Director of the Ministry of Interior’s media office Maj. Gen. Saad Maan told Al-Monitor, “Social media figures receive great support from the Iraqi Ministry of Interior, which facilitates their entry into the country and their movement around various Iraqi regions. The ministry is keen to implement the Iraqi government’s strategy of opening up to the world and paying more attention to tourism.”
Maan added, “The ministry constantly communicates with famous artists, media professionals and others through its social media centers and provides support in various areas from the concerned authorities.”
"Most tourists admit surprise by the general image of Iraq and its stability, which contradicts what is often portrayed in the media about the country," Maan told Al-Monitor.
Eman Sobhy, an Egyptian activist on YouTube, expressed in a video her admiration for the social peace between the various sects and religions in Iraq, which is known for its sectarianism and religious violence.
Sobhy, a Sunni, visited the Shiite city of Najaf, which is the top religious center for Shiites in Iraq and from around the world.

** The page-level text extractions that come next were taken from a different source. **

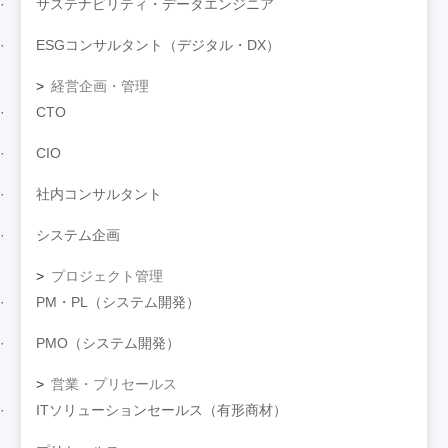
サステナビリティ・データエンジニア
ESGコンサルタント（デジタル・DX）
経営企画・管理
CTO
CIO
社内コンサルタント
システム企画
プロジェクト管理
PM・PL（システム開発）
PMO（システム開発）
営業・プリセールス
ITソリューションセールス（有形商材）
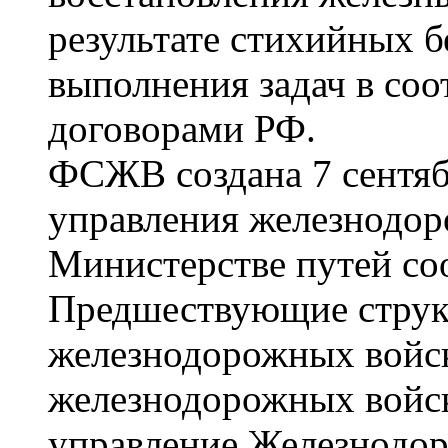
результате стихийных б
выполнения задач в со
договорами РФ.
ФСЖВ создана 7 сентяб
управления железнодор
Министерстве путей с
Предшествующие структ
железнодорожных войск
железнодорожных войс
управление Железнодо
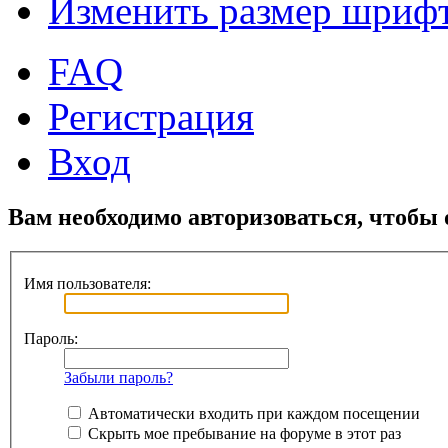
Изменить размер шриф
FAQ
Регистрация
Вход
Вам необходимо авторизоваться, чтобы 
Имя пользователя:
Пароль:
Забыли пароль?
Автоматически входить при каждом посещении
Скрыть мое пребывание на форуме в этот раз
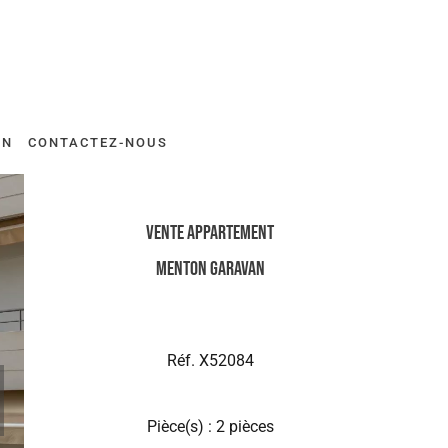
ON
CONTACTEZ-NOUS
Vente Appartement
Menton Garavan
Réf. X52084
Pièce(s) : 2 pièces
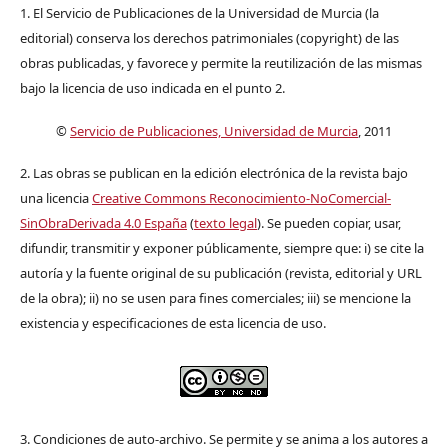
1. El Servicio de Publicaciones de la Universidad de Murcia (la
editorial) conserva los derechos patrimoniales (copyright) de las
obras publicadas, y favorece y permite la reutilización de las mismas
bajo la licencia de uso indicada en el punto 2.
©
Servicio de Publicaciones, Universidad de Murcia
, 2011
2. Las obras se publican en la edición electrónica de la revista bajo
una licencia
Creative Commons Reconocimiento-NoComercial-
SinObraDerivada 4.0 España
(
texto legal
). Se pueden copiar, usar,
difundir, transmitir y exponer públicamente, siempre que: i) se cite la
autoría y la fuente original de su publicación (revista, editorial y URL
de la obra); ii) no se usen para fines comerciales; iii) se mencione la
existencia y especificaciones de esta licencia de uso.
3. Condiciones de auto-archivo. Se permite y se anima a los autores a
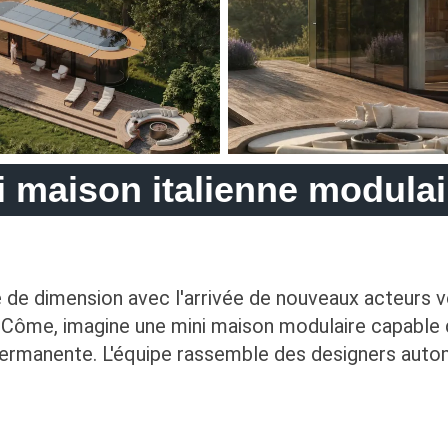
i maison italienne modulai
e dimension avec l'arrivée de nouveaux acteurs ve
e Côme, imagine une mini maison modulaire capable d
 permanente. L'équipe rassemble des designers auto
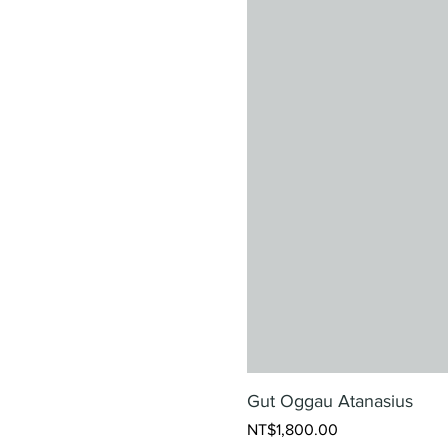
Gut Oggau Atanasius
Price
NT$1,800.00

While there, she performed prayers and other religious rituals in the Sunni way in most mosques and religious shrines known in Najaf and did not face harassment from Shiites in the city.
Iraq's historical and archaeological areas are among the most important places visited by social media figures — especially the Ziggurat of Ur, the Prophet Ibrahim’s house and the historical marshes in Nasiriyah governorate.
Pope Francis’ visit to Iraq had a great impact on promoting tourism, creating a desire for celebrities on YouTube to visit this country and Prophet Ibrahim’s house in particular where the pope prayed and launched his peace initiative.
Iraq’s diplomatic openness over the past two years has played a major role in attracting tourists, not to mention the conferences held there, such as the Baghdad Conference for Cooperation and Partnership with the participation of France and Iraq's neighboring countries, as well as the reopening of the Iraqi National Museum, the return of 17,321 stolen Iraqi artifacts from the United States and the holding of art festivals such as the Babylon Festival after a 19-year hiatus.
Some famous YouTubers devoted their stays to taking their followers on a broad tour of Iraqi historical locations and cultural monuments. US tourist Doug Barnard, who has 423,000 subscribers, made a comprehensive video about Iraqi archaeological sites, focusing on ancient Iraq and its civilization as well as modern Iraq and its tourist attractions, inviting everyone to visit Iraq. Barnard was most interested in the Ziggurat of Aqar Quf, a historical temple located near Baghdad from the 14th century BC, and Malwiya Samarra, an Islamic minaret from the Abbasid era.
Despite the noticeable increase in foreign tourists and the great effort made by the government to restore Iraq's name and reputation, the country still needs to ramp up its positive advertising and marketing campaigns to attract people from all around the world.